The President has neither the power to alter the Constitution, nor make rulings as to its meaning.

Secession is mentioned nowhere in the Constitution, therefore it is a power of the several States or of the People, as guaranteed by the 10th Amendment.

This was not in any way changed by the Civil War or any of the amendments that were ratified after it.

Hube said...

tom: That's my personal view (what you state), but the point is that Lincoln's actions irrevocably changed how the country (most of it, anyway) views "secession." It would be viewed as an "insurrection" if anything, and like what Lincoln did it'd be quickly extinguished. (Tyler's distinction notwithstanding; the Confederacy, 'tho a unit, all the Confed states first seceded as separate states.)

a most peculiar nature said...

Fascinating topic.

In looking into it, it seems that some think the decision in Texas v. White (1869) put an end to the question of whether or not states could secede.
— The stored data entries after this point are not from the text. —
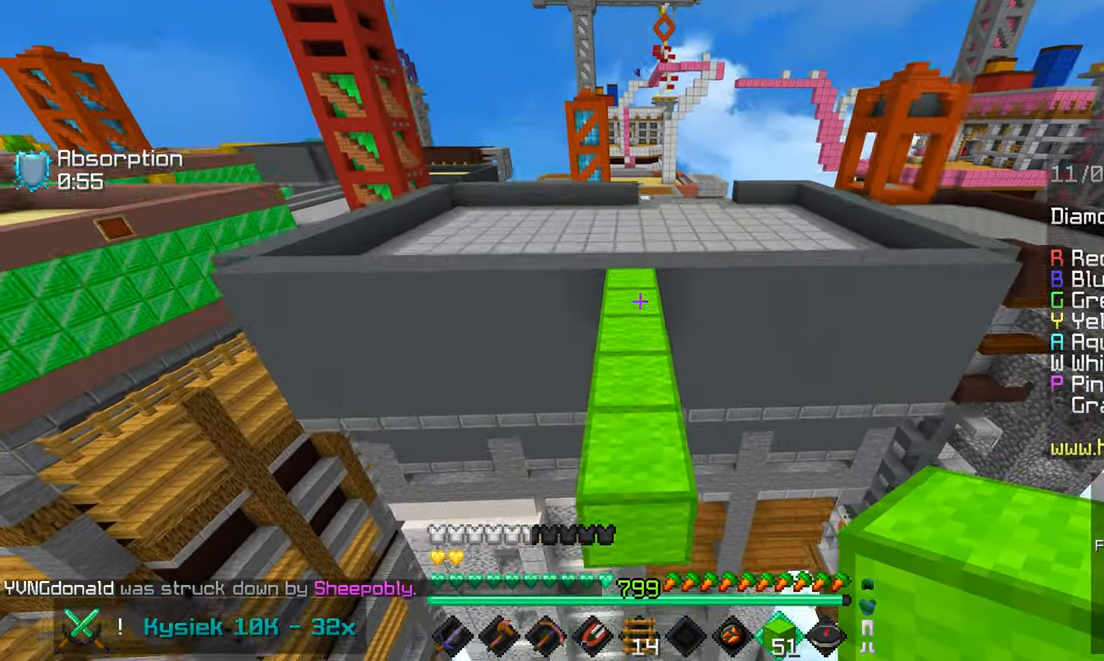
{"keys": ["space", "up"], "mouse": [], "events": []}
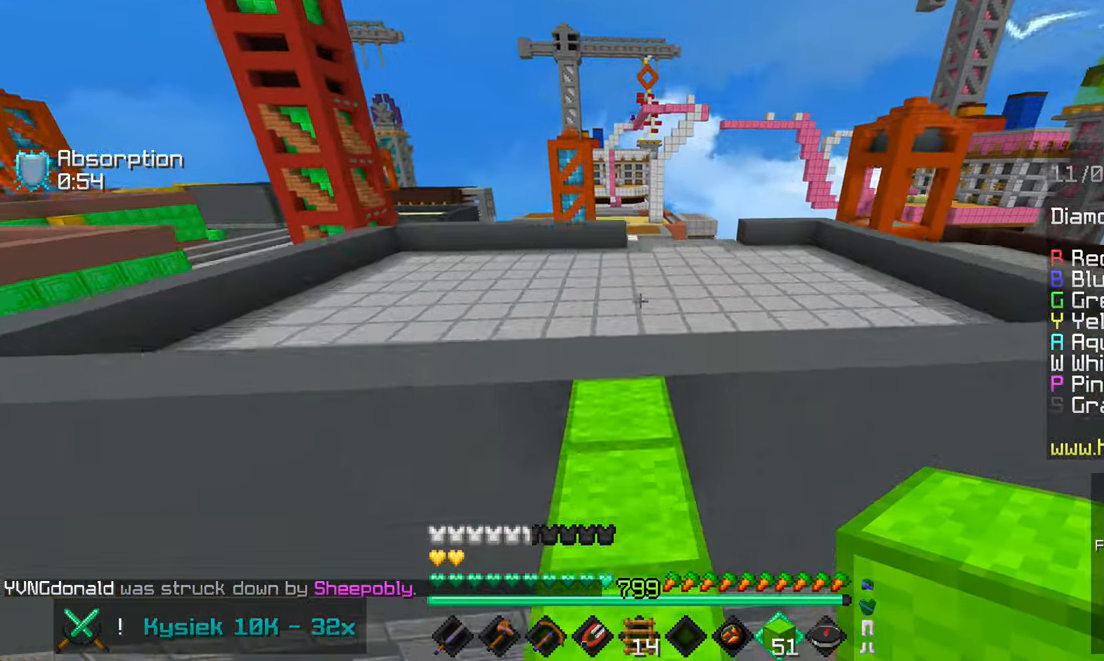
{"keys": ["space", "up"], "mouse": [], "events": []}
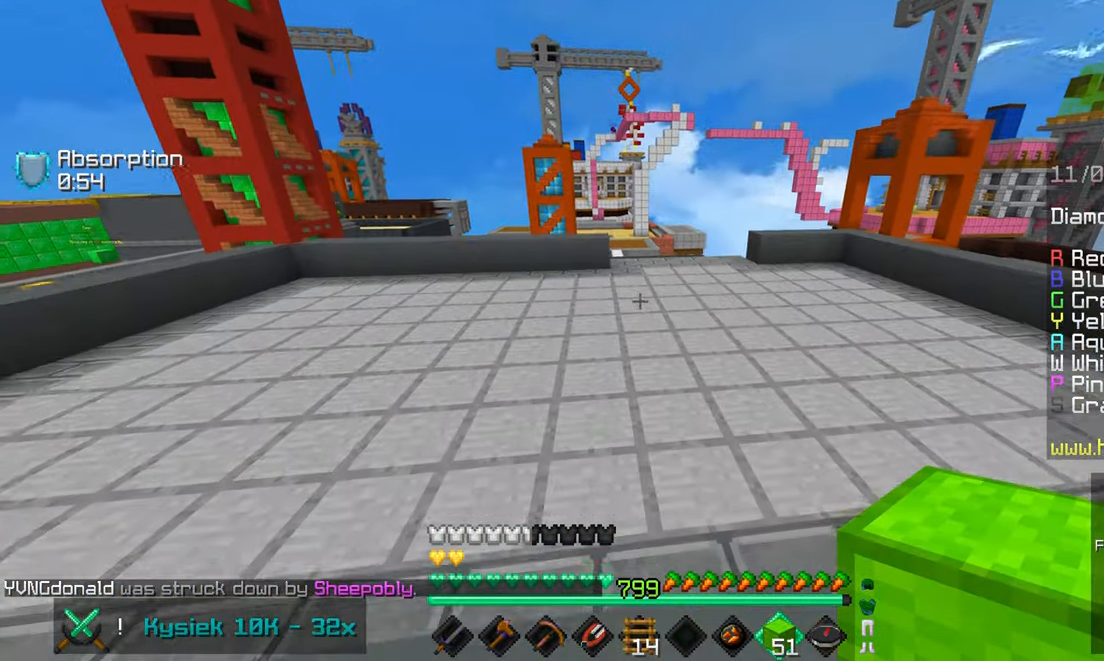
{"keys": ["space", "up"], "mouse": [], "events": []}
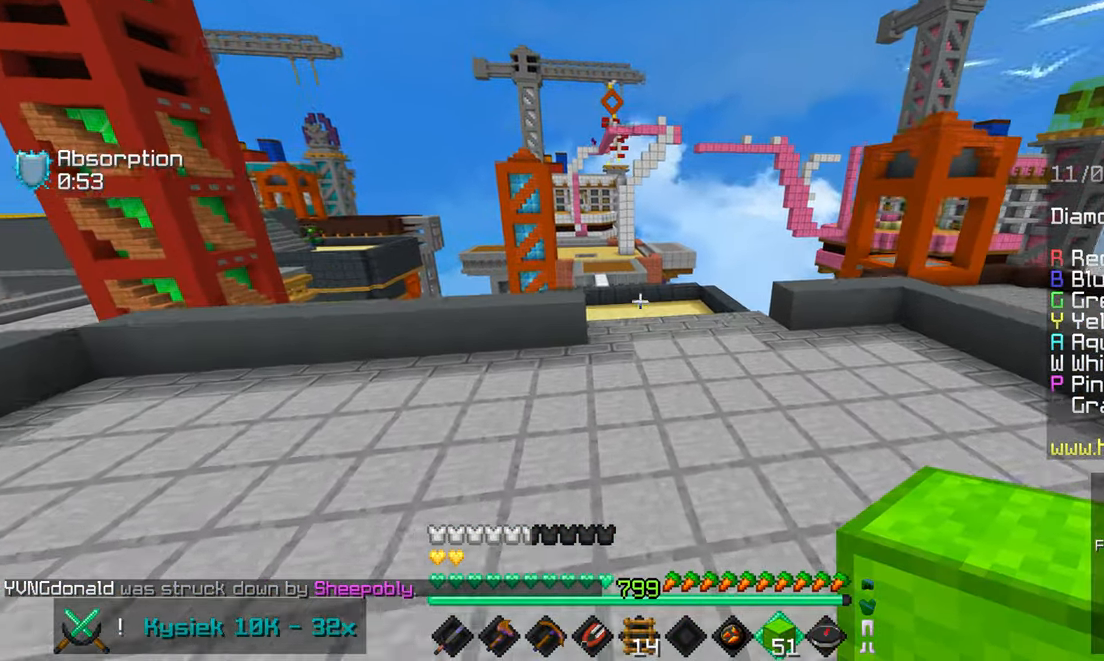
{"keys": ["space", "up"], "mouse": [], "events": []}
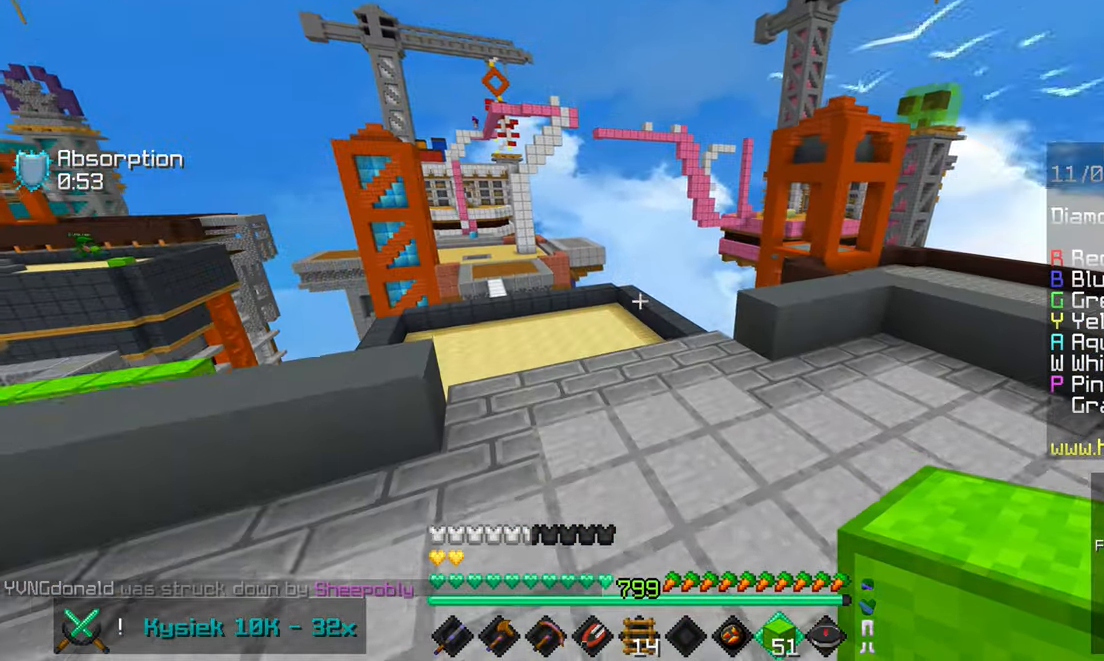
{"keys": ["space", "up"], "mouse": [], "events": [[133, "right", "down"], [350, "right", "up"]]}
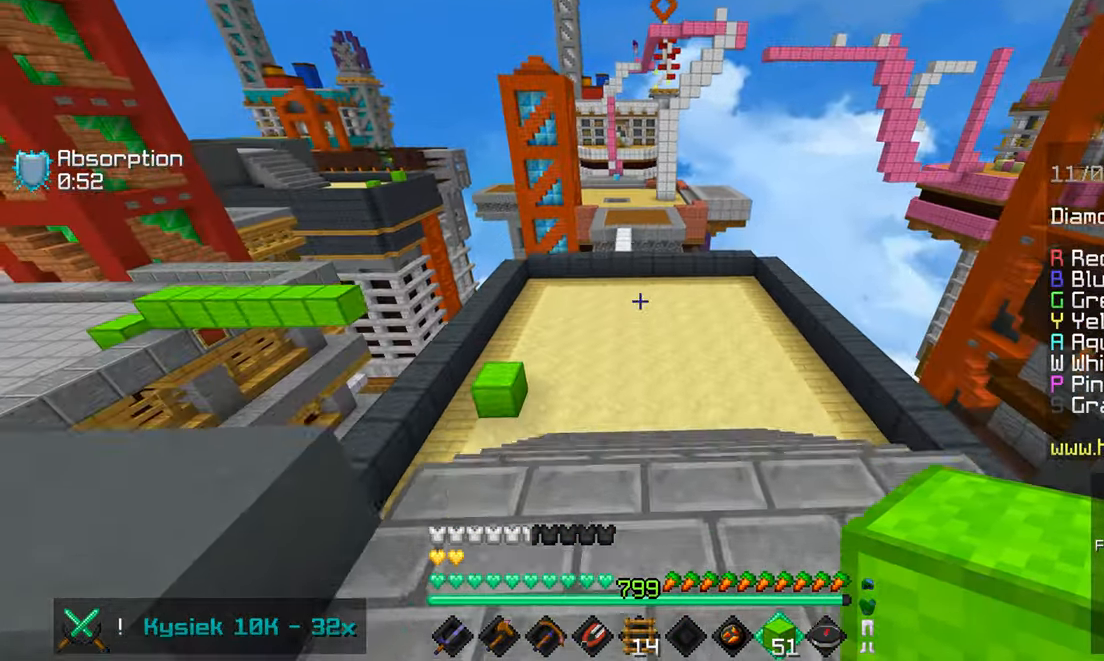
{"keys": ["up"], "mouse": [], "events": [[116, "space", "up"]]}
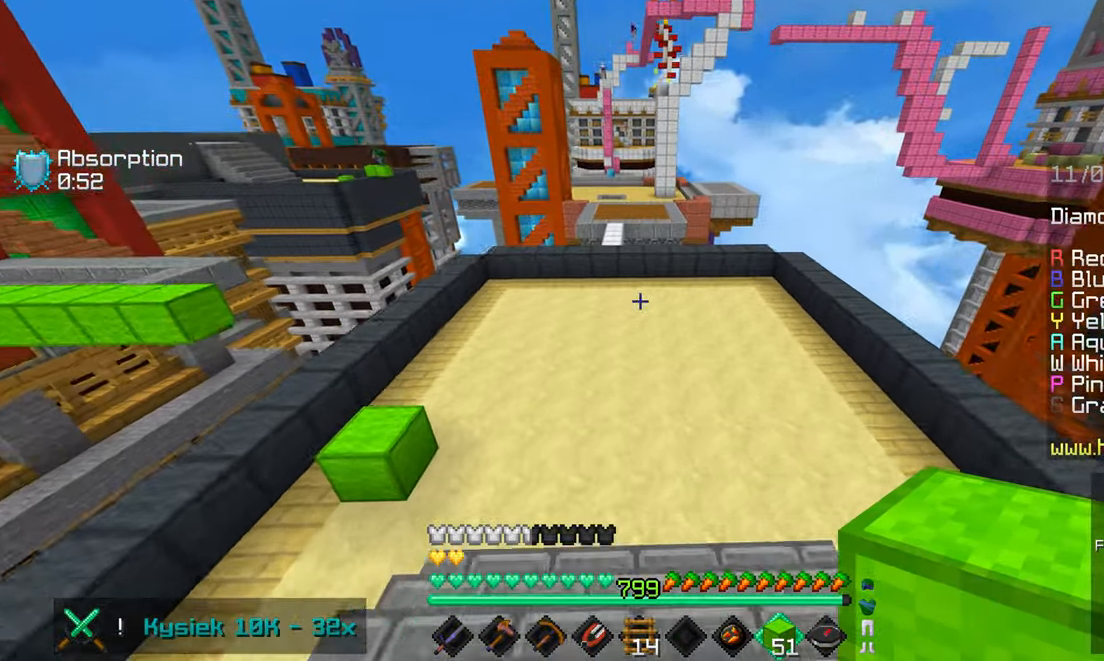
{"keys": ["space", "up"], "mouse": [], "events": [[267, "space", "down"]]}
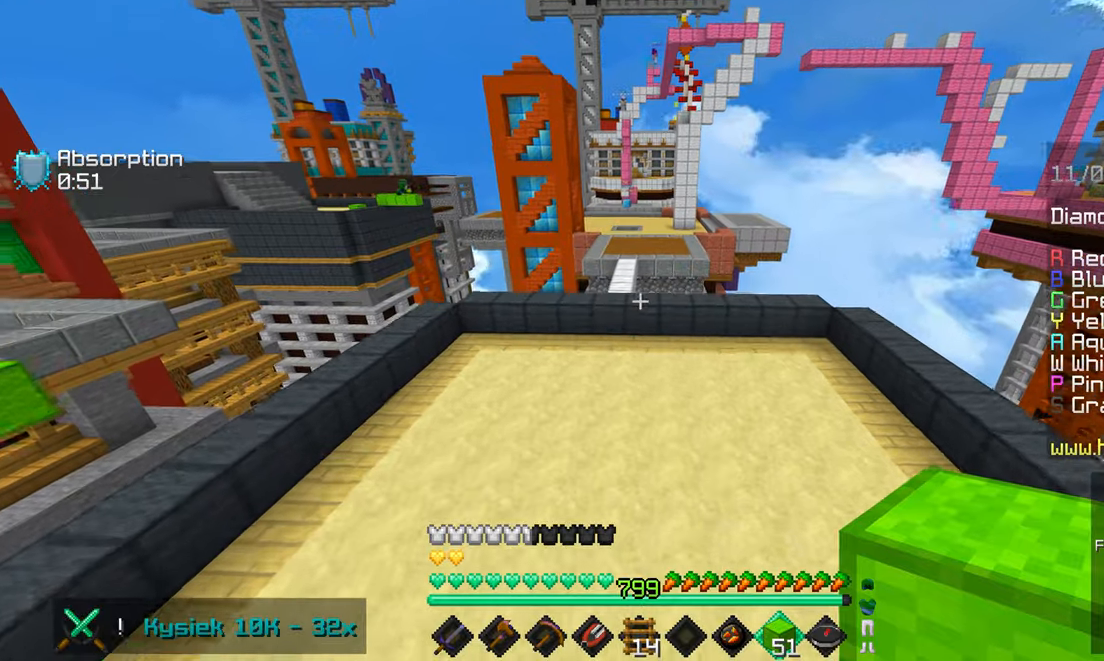
{"keys": ["space", "up"], "mouse": ["right"], "events": [[483, "mouse_right", "down"]]}
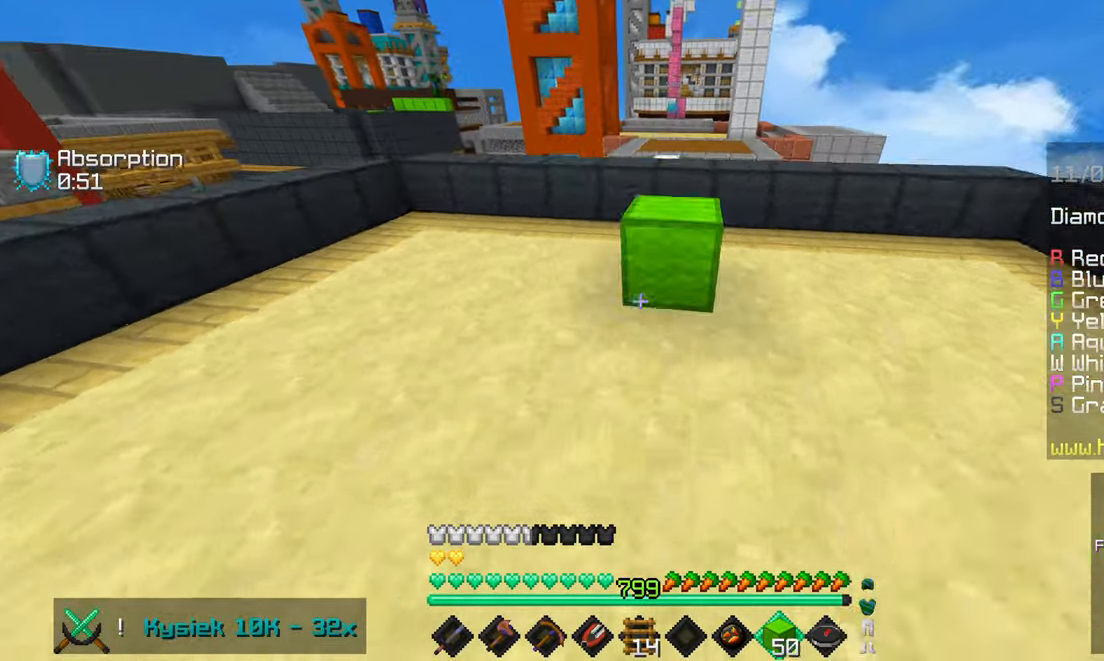
{"keys": ["space", "up"], "mouse": [], "events": [[83, "mouse_right", "up"], [183, "space", "up"], [450, "space", "down"]]}
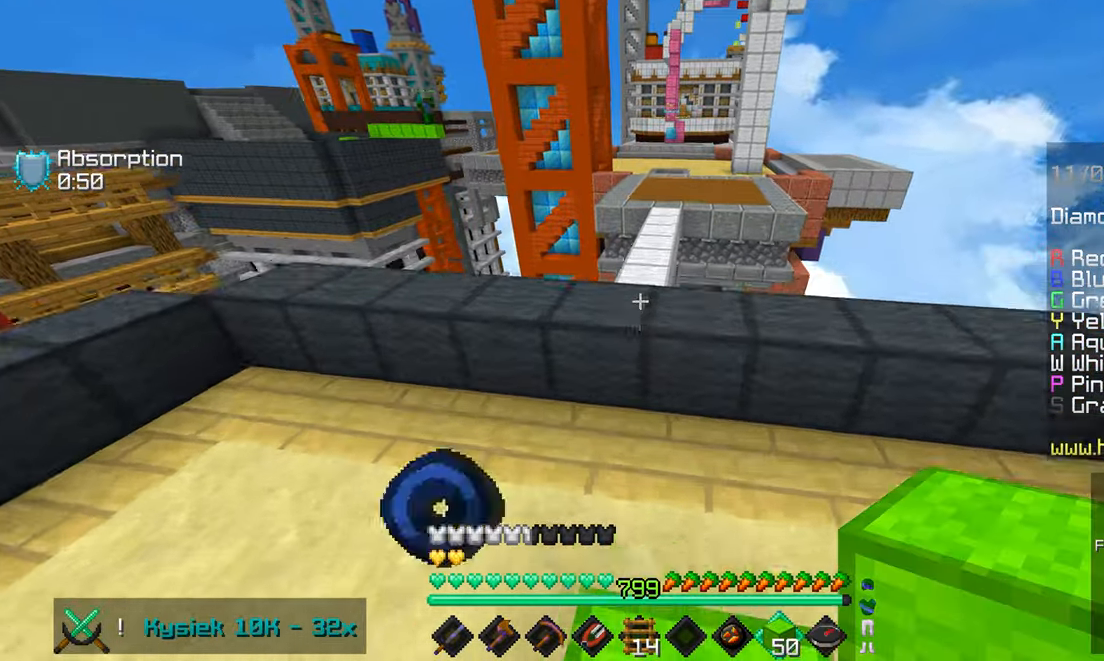
{"keys": ["space", "up"], "mouse": [], "events": [[67, "left", "down"], [133, "space", "up"], [333, "left", "up"], [433, "space", "down"]]}
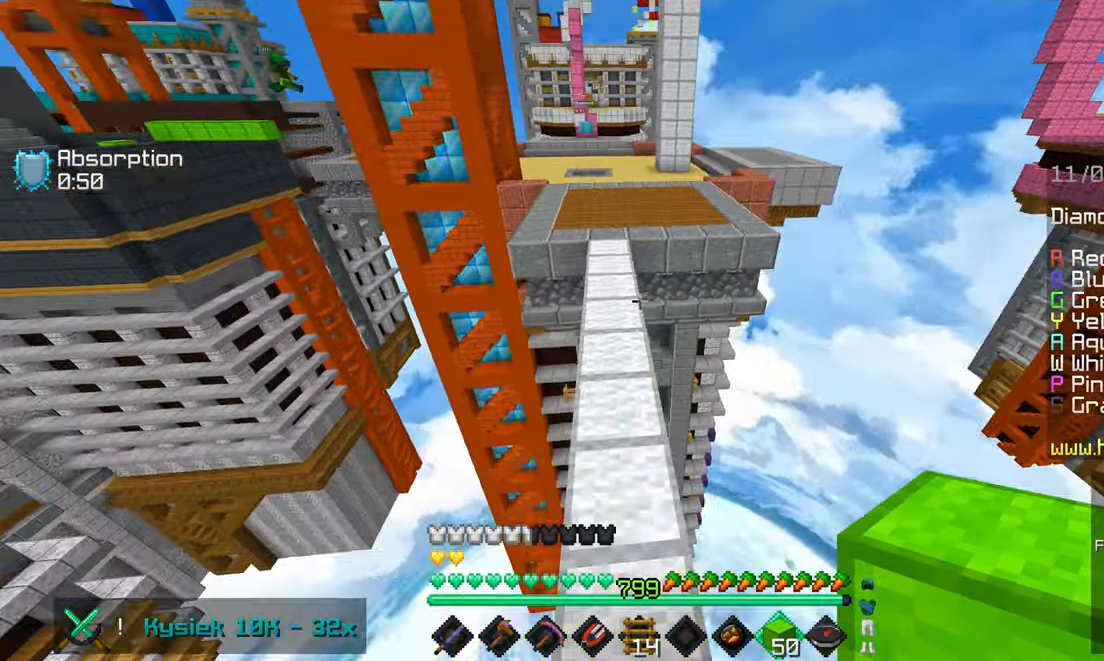
{"keys": ["space", "up"], "mouse": [], "events": []}
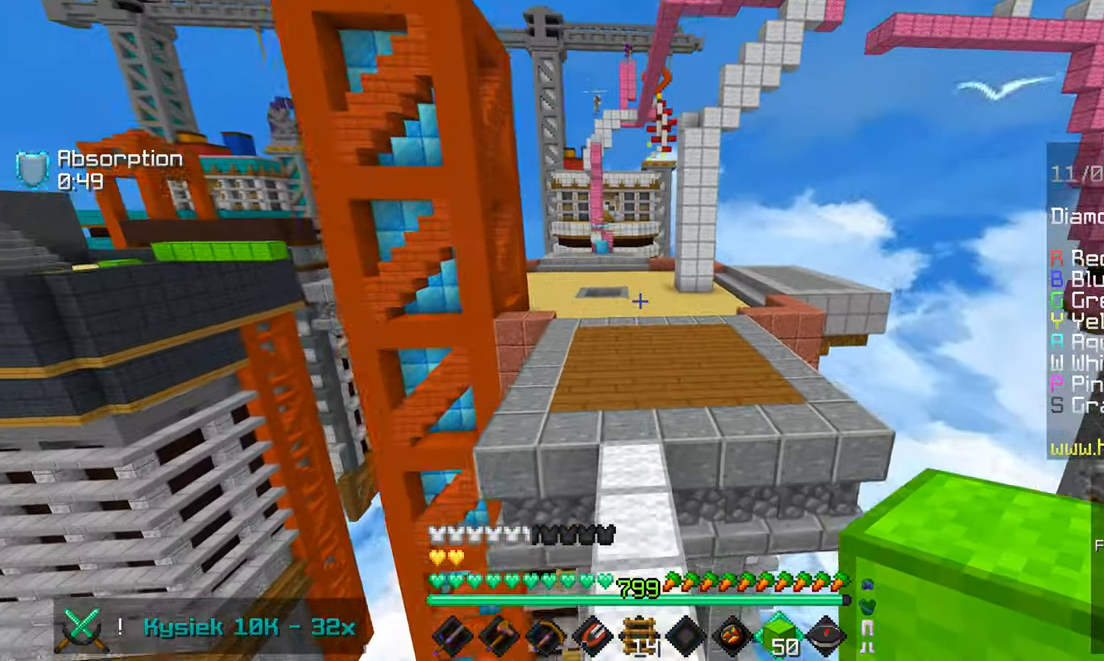
{"keys": ["space", "up"], "mouse": [], "events": []}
The case wasn’t specifically about secession itself, but in the decision the Ordinances of Secession were declared to be “null and void”. When Texas decided to become a part of the United States, it was an “indissoluble relation” and it was “final”.

As far as I know, this is the only Supreme Court case that even touched on the issue of secession (I could be wrong).

Others maintain that Texas v. White provided an out. In stating that the union between Texas and the United States was “indissoluble”, the decision went on to say:

“There was no place for reconsideration or revocation, except through revolution or through consent of the States.

I don't think Texas or any other State is going to secede or even have a revolution, except in the sense to flex their States rights' muscles (which all states sorely need to do).